Ya el sol se está perdiendo cuando llega a lo que sin duda había sido en su momento una importante aldea medieval, pues conserva aún sus muros gruesos de piedra, cuya puerta, ahora en ruinas está totalmente obstruida por matorrales. Se acuerda de que con su familia había visitado hace algunos años el norte de Italia y que poblados como éste suelen tener varias puertas de acceso, y efectivamente a metros más allá, rodeando la muralla encuentra otra, que tiene aún las cadenas macizas oxidándose a ambos lados de las columnas.
Una estrecha calle de tierra comienza desde acá; a un costado de ella yace un perro flaquísimo que seguramente estuvo dormitando y le muestra perezoso su quijada de dientes, luego se pone de patas, se sacude, perdiéndose a trote en otra callejuela.
Conforme va avanzando no logra ver a nadie, las edificaciones son irregulares y angostas, la mayoría de dos plantas, con ventanas pequeñas de persianas bajas. 
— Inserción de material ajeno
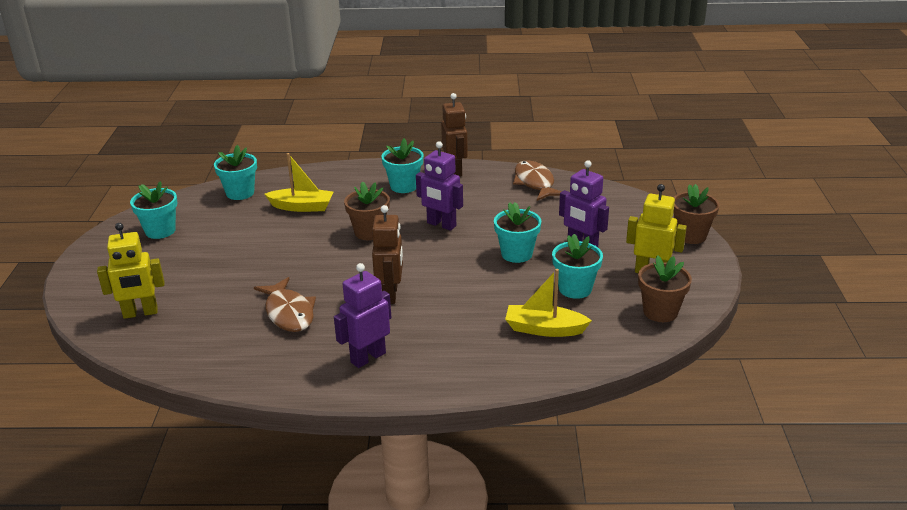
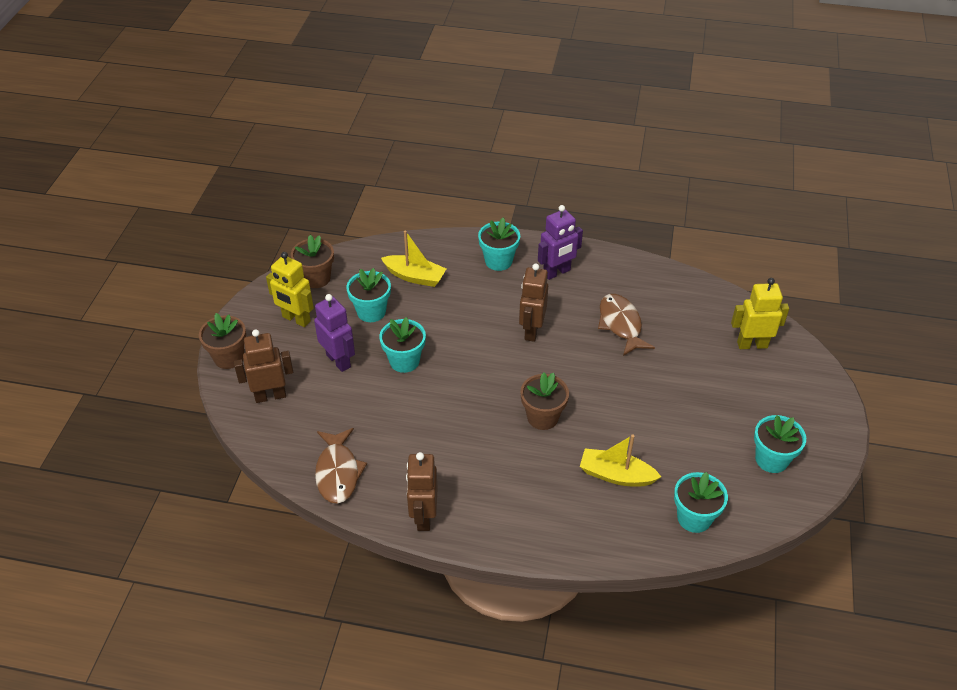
camera: 170 degrees left, 15 degrees up
(404, 186) = (493, 495): turquoise flower pot -> turquoise flower pot (498, 261)
(441, 225) = (465, 416): purple robot -> none
(627, 216) = (270, 396): none -> brown robot

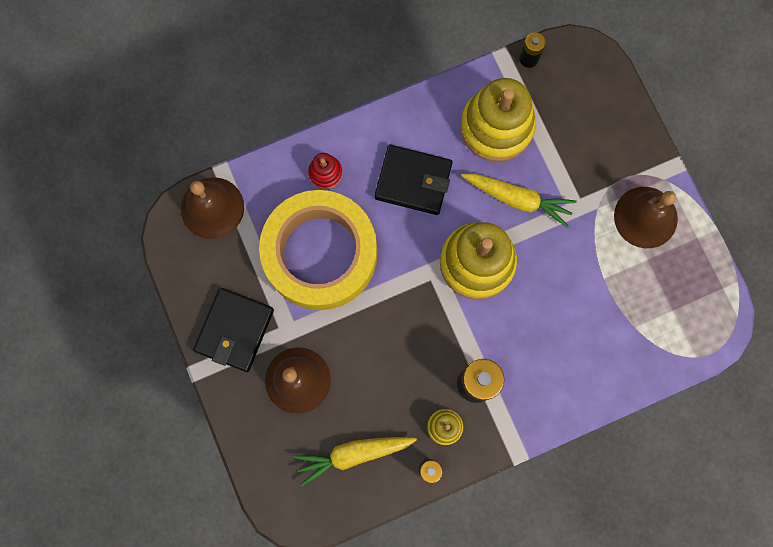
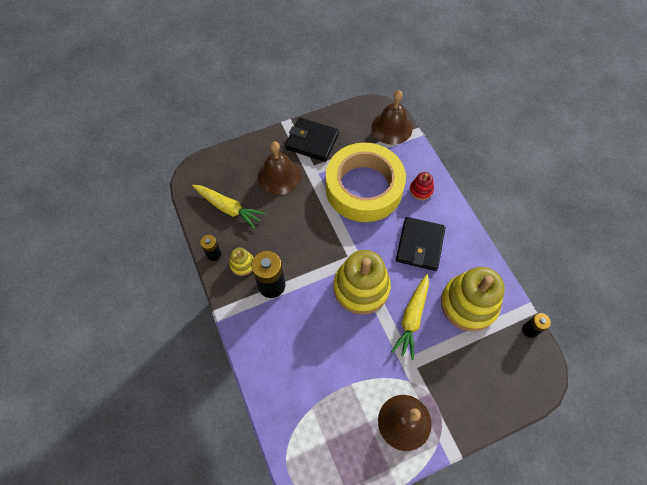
camera: 90 degrees right, 15 degrees down
(353, 454) = (228, 208): yellow carrot -> yellow carrot turned 135 degrees clockwise

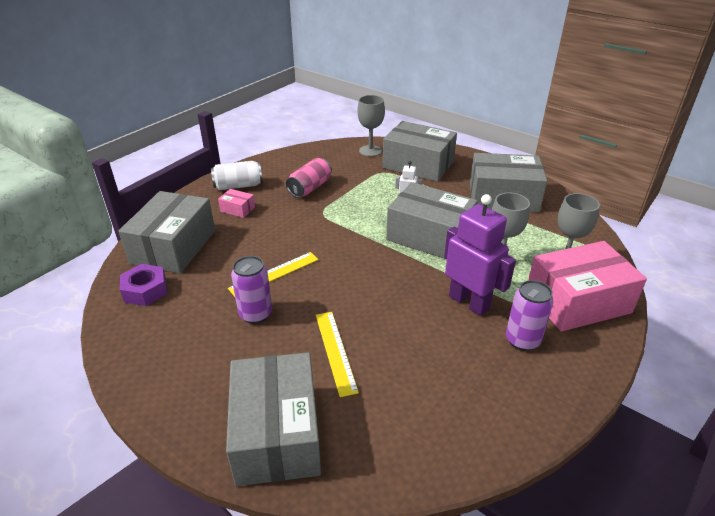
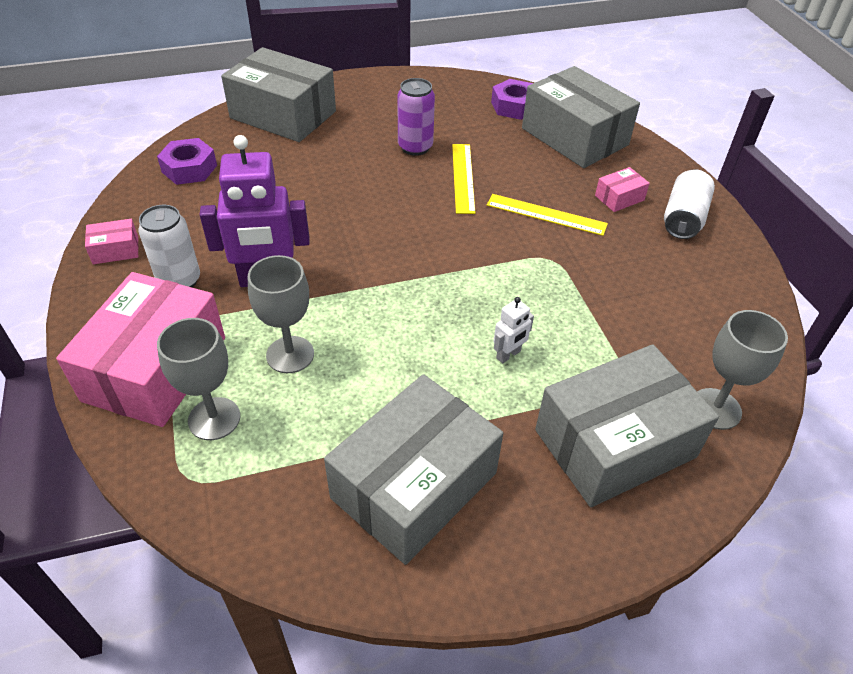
camera: 125 degrees right, 10 degrees up
(310, 188) = (628, 277): pink can -> none
(335, 351) = (319, 168): yellow ruler -> yellow ruler (546, 215)
(423, 438) = (189, 168): none -> purple nut
(429, 236) = (406, 324): grey box -> none
(522, 340) = (179, 281): purple can -> white can
(549, 399) = (115, 250): none -> pink box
De repente observa, allá en medio de lo que parece ser la plaza principal se alza una construcción que contrasta en lo absoluto con la sencillez del pueblo. Sus regias paredes están cuidadosamente talladas en piedra, una maciza puerta de madera con incrustaciones doradas yace debajo de un arco de medio punto perfectamente delineado, con una precisión que le deja sin habla, coronada por una torre que luce un magnífico campanario dorado. 
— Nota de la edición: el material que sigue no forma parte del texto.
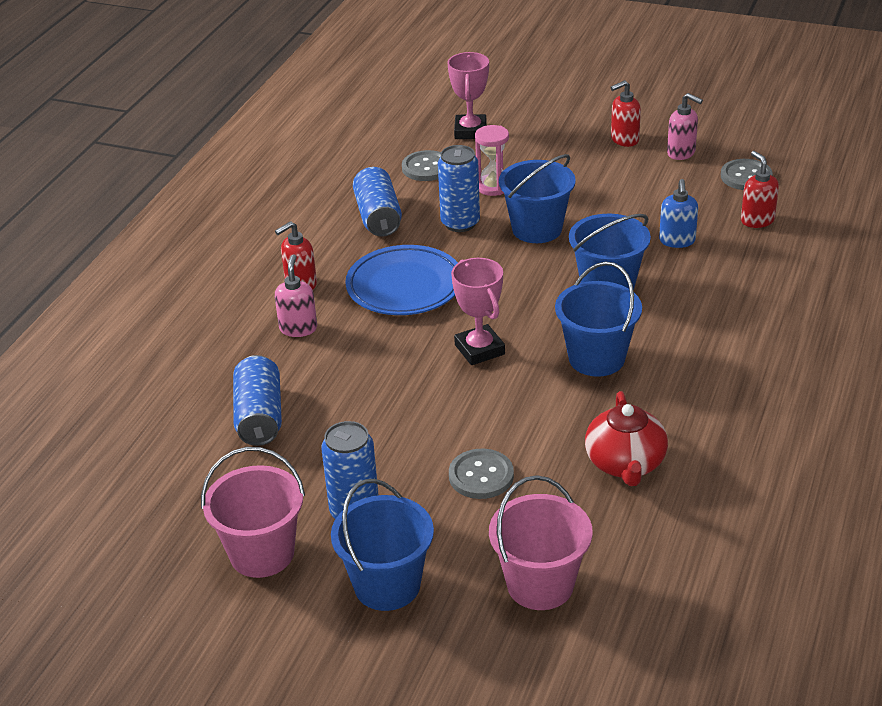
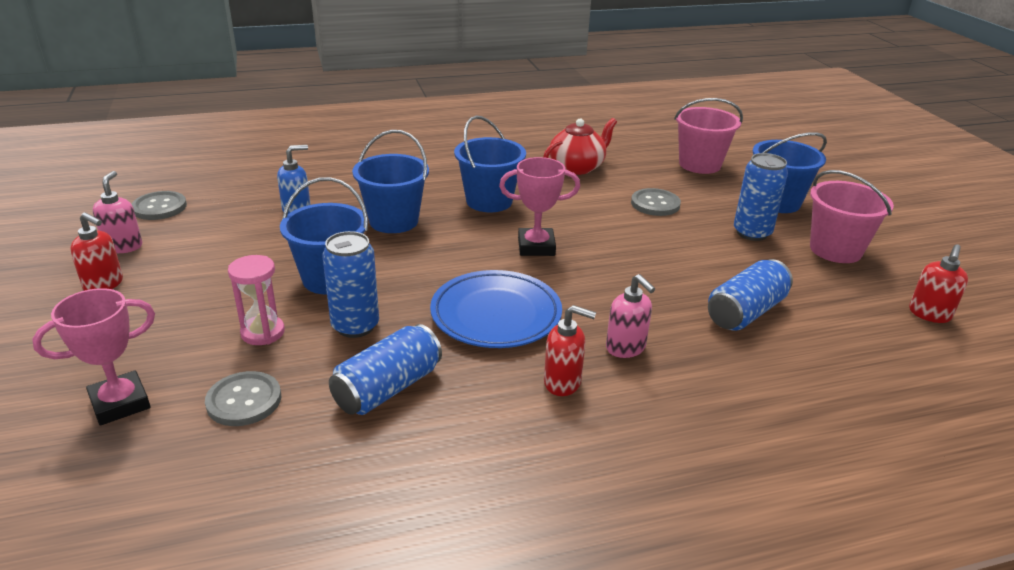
camera: 130 degrees left, 5 degrees down
(298, 328) = (626, 348): pink soap dispenser -> pink soap dispenser turned 90 degrees counterclockwise
(479, 349) = (536, 247): pink trophy -> pink trophy turned 60 degrees clockwise
(757, 220) = (237, 188): red soap dispenser -> red soap dispenser (929, 314)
Sube despacio las escalinatas en dirección a la puerta principal, es tanta su emoción que se olvida de que le duelen los pies y a momentos se le acalambran las piernas. Acaricia suavemente los muros tallados en piedra que lucen graciosas figuras de frutas y animales exóticos. La parte interna del umbral conserva antiguos azulejos con motivos varios, los cuales todavía sorprendentemente se encuentran en buen estado. Se acuerda haber leído que representaciones como ésas suelen contar mucho más de lo que está escrito en los libros, retratan a conciencia la vida de las gentes que han vivido hace tanto.
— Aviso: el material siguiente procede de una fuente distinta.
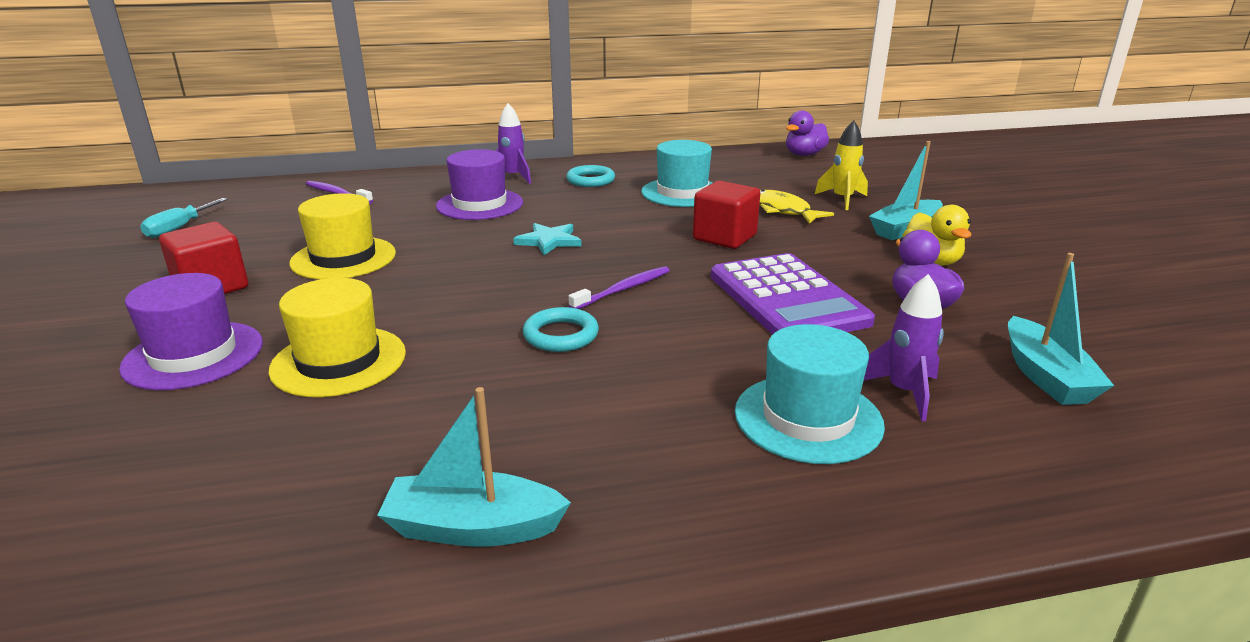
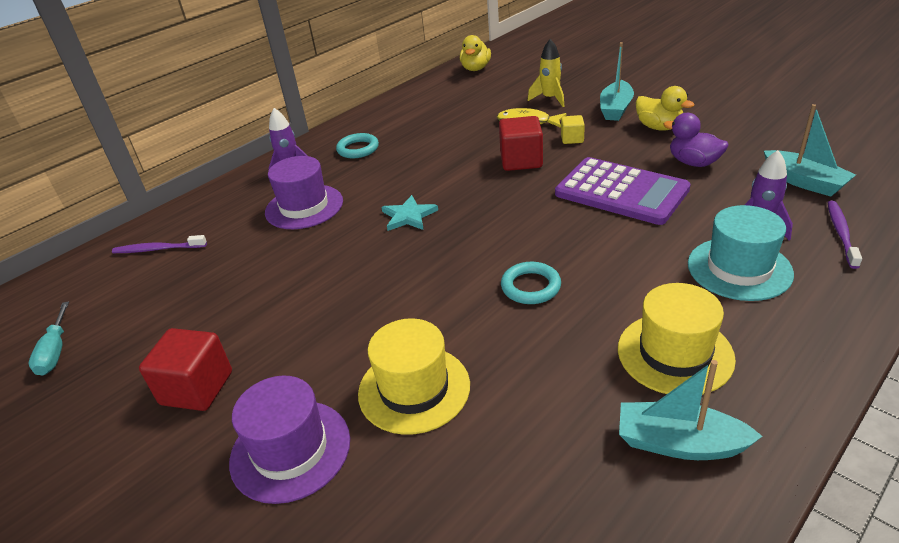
camera: 30 degrees left, 10 degrees up
(343, 258) = (270, 305): yellow hat -> yellow hat (675, 353)
(473, 527) = (679, 443): turquoise boat -> turquoise boat turned 45 degrees clockwise
(623, 289) = (517, 232): purple toothbrush -> purple toothbrush (841, 233)
(682, 193) = (441, 134): turquoise hat -> none
(804, 154) = (475, 69): purple duck -> yellow duck
(809, 238) = (572, 139): none -> yellow cube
Observa detenidamene el que está más cerca, donde dos mujeres de vestidos largos sostienen por ambos brazos a una figura arrodillada que mantiene la cabeza gacha sometida con un lazo que una tercera mujer está sujetando; en el siguiente un grupo de personas están al pie de una escalinata señalando algo que al principio no logra distinguirse por completo, continúa observando y descubre la figura de un hombre, cuyo cuerpo sin vida que está colgando de un umbral que le es extrañamente familiar. Se acerca más para confirmarlo y con horror descubre que la representación fué hecha precisamente en el lugar donde él está parado. Mira para arriba y puede constatar una especie de viga clavada en el centro del umbral, de la cual aún cuelga una soga inconfudiblemente enlazada. 
Todavía no se ha recuperado de la impresión cuando unos murmullos inentendibles lo hacen volverse.
Desde el extremo de la calle y bajando por las callejuelas de los costados vienen juntándose las sombras de un grupo de gentes, que armados de palos, machetes y horcas, avanzan lentamente con la mirada fija en dirección hacia él.